A Dark and Stormy Night with Amour Obscur and Copal
by delarue
After grabbing a surprisingly quick train in midtown following Matt Herskowitz’s show Wednesday night, it was good to be able to catch most of Amour Obscur’s set on a completely kick-ass gypsy punk bill at R Bar. Dee Dee Vega, a small woman with a big, powerful contralto voice fronts the band. For her, cabaret is strictly noir – when she went down to a growl, it was as creepy as it was lurid. A lot of their songs reminded of World Inferno when that band was just coming up, part ska, part klezmer punk, part creepy cabaret. They left no doubt that St. James Infirmary Blues is a funeral march, and turned Minnie the Moocher into the world’s most energetic song about smoking pot. But their originals were the best. Bassist Matt “The Knife” Goldpaugh swapped vocals with Vega on a couple of lickety-split, darkly chromatic gypsy punk stomps while Matt Dallow got some macabre organ tones swirling from his neon-lit accordion, the electric mandolin slashed and skanked and the horns punched in and out like a drunken but still dangerous prizefighter. “Only the whiskey’s coming home with me,” they sang deliriously and defiantly as the show wound out. They’re at the small downstairs space at Webster Hall on Nov 12.

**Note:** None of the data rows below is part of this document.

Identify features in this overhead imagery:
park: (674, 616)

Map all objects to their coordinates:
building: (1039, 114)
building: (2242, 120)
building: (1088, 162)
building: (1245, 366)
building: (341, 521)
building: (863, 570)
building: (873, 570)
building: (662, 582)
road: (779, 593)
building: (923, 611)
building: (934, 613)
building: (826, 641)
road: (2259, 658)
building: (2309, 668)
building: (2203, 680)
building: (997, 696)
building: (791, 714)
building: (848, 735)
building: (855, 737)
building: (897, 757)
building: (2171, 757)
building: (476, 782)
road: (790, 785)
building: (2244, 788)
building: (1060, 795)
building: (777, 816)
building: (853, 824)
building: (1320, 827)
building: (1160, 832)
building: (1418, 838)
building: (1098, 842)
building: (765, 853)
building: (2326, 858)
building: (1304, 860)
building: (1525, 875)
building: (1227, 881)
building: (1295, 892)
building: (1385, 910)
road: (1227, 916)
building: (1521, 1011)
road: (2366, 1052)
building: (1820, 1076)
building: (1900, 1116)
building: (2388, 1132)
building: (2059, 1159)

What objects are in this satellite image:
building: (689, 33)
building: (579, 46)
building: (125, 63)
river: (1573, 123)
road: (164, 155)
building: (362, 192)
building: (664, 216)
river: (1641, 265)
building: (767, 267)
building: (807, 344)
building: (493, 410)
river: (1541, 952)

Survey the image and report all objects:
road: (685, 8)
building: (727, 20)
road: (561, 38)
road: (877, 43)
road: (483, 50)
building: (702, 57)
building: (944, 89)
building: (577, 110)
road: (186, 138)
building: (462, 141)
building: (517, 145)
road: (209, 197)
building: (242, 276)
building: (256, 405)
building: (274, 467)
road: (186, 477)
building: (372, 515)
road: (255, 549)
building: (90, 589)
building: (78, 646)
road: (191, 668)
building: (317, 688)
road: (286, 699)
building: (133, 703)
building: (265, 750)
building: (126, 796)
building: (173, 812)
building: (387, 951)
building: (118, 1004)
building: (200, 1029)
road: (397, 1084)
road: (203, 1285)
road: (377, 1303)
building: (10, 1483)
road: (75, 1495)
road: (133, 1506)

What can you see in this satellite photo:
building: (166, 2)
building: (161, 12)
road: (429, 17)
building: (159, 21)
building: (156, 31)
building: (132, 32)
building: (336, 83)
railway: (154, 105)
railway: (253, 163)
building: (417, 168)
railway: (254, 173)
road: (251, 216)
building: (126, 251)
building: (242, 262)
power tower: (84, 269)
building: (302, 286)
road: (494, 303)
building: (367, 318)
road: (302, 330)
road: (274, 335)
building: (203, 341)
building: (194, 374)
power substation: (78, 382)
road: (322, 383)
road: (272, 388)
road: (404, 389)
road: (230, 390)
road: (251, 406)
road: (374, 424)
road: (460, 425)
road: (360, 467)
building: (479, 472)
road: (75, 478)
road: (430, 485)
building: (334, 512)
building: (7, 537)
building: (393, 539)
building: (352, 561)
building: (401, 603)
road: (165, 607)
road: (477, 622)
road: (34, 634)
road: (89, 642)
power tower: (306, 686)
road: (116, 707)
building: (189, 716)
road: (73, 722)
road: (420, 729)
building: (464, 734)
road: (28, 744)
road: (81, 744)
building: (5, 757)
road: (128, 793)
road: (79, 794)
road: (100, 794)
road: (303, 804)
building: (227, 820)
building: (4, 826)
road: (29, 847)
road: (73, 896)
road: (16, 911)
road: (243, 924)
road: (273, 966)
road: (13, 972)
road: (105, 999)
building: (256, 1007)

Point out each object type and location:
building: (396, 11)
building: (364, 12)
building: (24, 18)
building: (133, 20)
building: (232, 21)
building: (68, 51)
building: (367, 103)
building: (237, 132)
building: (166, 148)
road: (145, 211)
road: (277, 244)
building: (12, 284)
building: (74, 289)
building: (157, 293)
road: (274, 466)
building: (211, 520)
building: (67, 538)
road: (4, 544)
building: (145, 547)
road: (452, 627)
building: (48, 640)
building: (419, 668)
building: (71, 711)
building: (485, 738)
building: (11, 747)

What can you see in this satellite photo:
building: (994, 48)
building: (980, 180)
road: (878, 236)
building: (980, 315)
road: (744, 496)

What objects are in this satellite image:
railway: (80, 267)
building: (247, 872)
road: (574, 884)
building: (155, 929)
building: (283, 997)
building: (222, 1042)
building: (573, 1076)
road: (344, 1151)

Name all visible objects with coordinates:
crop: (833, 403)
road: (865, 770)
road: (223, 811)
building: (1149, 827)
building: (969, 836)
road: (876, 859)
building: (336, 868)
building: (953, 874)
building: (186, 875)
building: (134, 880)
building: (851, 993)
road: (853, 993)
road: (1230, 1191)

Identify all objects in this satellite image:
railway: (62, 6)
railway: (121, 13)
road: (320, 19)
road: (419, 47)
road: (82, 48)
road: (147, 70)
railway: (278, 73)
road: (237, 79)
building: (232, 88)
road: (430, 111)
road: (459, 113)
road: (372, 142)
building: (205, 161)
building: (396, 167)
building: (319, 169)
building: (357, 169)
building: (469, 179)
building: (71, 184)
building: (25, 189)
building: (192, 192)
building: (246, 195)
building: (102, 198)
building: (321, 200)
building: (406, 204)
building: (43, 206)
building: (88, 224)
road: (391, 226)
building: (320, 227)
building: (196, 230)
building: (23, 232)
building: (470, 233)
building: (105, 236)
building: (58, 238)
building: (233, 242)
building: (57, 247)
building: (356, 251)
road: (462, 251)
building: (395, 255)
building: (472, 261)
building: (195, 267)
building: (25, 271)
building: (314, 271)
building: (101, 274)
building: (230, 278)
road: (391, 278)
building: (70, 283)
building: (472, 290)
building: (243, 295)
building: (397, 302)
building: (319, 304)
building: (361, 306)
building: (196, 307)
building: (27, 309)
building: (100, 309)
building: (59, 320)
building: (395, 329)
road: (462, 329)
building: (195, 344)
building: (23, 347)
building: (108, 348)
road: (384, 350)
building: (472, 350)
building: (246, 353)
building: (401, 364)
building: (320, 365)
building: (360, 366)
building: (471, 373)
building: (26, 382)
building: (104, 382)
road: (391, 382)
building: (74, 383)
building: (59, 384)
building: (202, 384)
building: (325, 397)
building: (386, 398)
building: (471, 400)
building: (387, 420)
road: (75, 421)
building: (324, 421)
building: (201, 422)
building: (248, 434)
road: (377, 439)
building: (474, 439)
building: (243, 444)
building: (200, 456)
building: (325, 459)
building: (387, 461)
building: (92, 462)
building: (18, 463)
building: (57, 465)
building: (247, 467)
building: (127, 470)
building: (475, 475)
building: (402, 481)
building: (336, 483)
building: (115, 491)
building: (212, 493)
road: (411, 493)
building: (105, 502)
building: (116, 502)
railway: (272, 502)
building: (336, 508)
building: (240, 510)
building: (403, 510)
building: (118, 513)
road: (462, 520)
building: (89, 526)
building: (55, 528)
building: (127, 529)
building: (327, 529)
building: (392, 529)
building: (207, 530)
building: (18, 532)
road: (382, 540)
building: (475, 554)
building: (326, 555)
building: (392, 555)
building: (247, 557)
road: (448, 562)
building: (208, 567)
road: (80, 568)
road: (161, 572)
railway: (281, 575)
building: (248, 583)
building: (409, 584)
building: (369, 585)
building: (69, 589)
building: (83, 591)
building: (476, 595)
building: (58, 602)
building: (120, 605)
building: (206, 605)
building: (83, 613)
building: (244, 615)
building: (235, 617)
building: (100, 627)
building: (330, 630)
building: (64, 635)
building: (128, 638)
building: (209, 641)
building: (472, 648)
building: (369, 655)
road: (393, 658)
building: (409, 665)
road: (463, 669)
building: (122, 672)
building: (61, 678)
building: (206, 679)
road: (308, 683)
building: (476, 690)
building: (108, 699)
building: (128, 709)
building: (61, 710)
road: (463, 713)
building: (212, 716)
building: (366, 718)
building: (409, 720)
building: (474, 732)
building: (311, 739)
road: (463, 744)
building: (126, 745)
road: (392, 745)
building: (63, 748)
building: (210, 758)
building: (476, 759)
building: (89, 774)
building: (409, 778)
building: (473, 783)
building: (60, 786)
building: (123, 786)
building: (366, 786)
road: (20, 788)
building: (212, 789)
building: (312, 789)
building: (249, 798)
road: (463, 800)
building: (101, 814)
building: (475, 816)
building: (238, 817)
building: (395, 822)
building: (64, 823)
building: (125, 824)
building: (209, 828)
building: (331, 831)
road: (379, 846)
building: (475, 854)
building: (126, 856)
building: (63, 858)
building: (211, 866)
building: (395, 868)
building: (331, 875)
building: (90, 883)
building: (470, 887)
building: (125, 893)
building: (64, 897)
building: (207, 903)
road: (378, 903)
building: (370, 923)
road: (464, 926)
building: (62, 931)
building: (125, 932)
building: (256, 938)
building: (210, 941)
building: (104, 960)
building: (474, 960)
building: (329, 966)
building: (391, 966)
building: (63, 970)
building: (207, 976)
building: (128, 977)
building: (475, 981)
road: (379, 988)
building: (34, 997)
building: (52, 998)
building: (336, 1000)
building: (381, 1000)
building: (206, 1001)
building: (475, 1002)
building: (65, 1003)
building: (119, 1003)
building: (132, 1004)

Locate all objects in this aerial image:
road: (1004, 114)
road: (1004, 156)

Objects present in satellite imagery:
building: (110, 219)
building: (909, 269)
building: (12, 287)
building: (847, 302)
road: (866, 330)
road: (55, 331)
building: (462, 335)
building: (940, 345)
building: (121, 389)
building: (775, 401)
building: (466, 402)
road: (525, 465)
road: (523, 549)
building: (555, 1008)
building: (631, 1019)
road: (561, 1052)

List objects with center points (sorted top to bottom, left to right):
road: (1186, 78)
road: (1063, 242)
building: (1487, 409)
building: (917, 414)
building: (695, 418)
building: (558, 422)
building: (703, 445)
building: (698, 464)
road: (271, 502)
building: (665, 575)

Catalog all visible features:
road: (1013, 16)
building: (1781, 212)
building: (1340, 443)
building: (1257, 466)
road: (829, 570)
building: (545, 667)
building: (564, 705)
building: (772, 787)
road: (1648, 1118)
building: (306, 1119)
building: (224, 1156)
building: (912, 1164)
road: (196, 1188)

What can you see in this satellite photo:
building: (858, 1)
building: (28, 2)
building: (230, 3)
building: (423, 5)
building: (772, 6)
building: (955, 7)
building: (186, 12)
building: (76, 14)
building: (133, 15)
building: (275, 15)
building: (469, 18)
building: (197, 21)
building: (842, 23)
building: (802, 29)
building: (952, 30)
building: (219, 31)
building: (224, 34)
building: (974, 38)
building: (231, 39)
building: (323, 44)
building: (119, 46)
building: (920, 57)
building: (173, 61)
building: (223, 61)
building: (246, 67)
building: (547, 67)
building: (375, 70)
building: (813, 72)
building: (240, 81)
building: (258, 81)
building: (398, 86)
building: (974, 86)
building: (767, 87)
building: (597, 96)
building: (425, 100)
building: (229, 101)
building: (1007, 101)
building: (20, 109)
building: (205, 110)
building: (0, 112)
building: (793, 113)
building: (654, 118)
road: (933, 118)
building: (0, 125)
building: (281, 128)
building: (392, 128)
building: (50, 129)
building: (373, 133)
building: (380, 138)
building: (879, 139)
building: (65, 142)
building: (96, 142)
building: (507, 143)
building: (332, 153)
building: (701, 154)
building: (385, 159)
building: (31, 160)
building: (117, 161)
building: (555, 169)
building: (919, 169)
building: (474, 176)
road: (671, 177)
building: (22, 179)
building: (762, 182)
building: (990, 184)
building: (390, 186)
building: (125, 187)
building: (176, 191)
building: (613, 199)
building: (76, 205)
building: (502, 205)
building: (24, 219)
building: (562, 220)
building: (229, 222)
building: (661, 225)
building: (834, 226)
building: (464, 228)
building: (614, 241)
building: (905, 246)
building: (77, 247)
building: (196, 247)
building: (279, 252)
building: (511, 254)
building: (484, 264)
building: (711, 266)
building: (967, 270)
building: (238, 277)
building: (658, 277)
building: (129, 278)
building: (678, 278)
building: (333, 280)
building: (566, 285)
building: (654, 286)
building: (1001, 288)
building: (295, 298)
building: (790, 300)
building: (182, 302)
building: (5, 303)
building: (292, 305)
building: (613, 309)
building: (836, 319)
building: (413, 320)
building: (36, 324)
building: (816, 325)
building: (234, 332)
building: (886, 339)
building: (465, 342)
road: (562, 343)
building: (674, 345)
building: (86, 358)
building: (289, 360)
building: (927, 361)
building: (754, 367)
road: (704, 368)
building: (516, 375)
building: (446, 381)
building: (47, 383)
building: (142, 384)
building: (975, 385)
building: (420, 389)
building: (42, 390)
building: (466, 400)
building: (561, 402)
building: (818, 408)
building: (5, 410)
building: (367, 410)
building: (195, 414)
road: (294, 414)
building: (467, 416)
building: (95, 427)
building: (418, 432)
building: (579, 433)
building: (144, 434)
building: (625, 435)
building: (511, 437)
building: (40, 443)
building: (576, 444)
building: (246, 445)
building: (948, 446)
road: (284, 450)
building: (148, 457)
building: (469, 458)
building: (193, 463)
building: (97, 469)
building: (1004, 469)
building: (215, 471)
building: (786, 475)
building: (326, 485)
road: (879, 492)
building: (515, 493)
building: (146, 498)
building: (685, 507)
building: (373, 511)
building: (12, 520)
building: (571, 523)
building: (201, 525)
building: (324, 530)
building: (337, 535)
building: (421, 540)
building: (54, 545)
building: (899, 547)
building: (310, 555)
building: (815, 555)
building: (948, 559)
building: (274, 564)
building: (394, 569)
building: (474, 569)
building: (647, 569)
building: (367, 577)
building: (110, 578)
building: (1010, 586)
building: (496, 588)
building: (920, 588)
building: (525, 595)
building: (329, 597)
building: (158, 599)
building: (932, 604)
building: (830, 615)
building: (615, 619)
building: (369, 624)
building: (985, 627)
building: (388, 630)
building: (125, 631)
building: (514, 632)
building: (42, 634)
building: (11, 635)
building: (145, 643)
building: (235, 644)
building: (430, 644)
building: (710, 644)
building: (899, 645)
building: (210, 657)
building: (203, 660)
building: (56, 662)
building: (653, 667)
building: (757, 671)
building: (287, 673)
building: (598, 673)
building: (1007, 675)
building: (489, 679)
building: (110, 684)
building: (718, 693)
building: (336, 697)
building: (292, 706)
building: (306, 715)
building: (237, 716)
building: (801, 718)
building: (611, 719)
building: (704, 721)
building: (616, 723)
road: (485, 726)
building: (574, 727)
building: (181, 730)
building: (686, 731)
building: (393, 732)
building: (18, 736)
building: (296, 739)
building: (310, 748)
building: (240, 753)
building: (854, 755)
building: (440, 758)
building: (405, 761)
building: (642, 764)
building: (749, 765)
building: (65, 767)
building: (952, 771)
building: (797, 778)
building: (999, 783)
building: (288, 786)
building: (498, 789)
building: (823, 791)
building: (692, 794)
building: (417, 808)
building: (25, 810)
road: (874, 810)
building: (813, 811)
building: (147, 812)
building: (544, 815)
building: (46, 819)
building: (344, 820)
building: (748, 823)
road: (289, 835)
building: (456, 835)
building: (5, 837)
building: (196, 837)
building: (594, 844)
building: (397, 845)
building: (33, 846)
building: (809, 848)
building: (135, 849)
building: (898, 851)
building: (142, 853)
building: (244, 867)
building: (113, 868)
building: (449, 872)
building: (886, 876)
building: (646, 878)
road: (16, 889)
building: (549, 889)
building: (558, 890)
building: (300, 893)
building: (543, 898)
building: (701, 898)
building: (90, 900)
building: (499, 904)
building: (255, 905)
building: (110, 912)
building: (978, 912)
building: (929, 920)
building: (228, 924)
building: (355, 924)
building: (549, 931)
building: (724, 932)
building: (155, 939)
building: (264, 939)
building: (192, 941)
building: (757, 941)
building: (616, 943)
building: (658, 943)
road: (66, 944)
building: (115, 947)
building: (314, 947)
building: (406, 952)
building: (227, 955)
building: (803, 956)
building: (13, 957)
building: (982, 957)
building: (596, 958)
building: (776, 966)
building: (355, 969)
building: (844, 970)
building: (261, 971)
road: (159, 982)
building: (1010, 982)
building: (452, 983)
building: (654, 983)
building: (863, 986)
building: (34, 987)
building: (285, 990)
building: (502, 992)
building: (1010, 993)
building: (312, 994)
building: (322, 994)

Copal were up next. At one point during their set, the band suddenly went almost silent, interrupting a couple of guys in the crowd who’d been embroiled in a conversation. A couple of people turned around – and the guys immediately shut up. This wasn’t a stuffy classical audience, either. It was a young, drinking crowd who just happened to be transfixed by the band, crowding toward the stage as bandleader/violinist Hannah Thiem and cellist Isabel Castellvi – who also plays in the equally adventurous and eclectic Mivos Quartet – exchanged riffs and built an atmosphere that ranged from hypnotically swirling to downright menacing. With its elegantly rising bass intro and stately minor-key melody, the opening instrumental set the tone for the rest of the night. They picked up the pace with the second tune, a pounding drum intro and cello-metal riff kicking off a tarantella theme. After a solo by guest dumbek player Liron Peled (of Raquy & the Cavemen), a wild vortex of strings rose and then gracefully returned to the theme, taking it out sudden and cold.
The most intense song of many was Into the Shadow Garden, the opening track on the band’s latest album. Thiem’s apprehensive, Middle Eastern intensity was echoed in ghostly fragments by Castellvi over a long, hypnotic brooding levantine vamp contrasting the strings’ tense elegance with the percussion’s eerie, boomy ambience. Once again, they reached a point where the strings leaped into a snarling whirlwind, then back away just a hair, Thiem shadowing Castellvi this time. The next tune was a roomful of mirrors: first the group’s bellydancer moving in unison with Thiem as the two swayed, smiling, completely lost in the music, then Thiem reprising a Castellvi riff move for move, right down to the overtones as the phrase trailed out with a sepulchral chill. The magic continued as the band made their way through more Middle Eastern as well as Celtic, Balkan and trip-hop influenced grooves, closing with an anthemically stomping, trippy tune that had the whole floor either dancing or bobbing their heads. Is Copal the best live band in New York right now? After seeing this show, the answer might be yes.
Bad Buka were next: by the looks of things, everybody stayed, which they should have, since those gypsy punks are a phenomenal live band. But in this blog business, you eventually see pretty much everybody who’s any good. If you happened to miss them, Bad Buka are at their home base, Mehanata, on Halloween around midnight.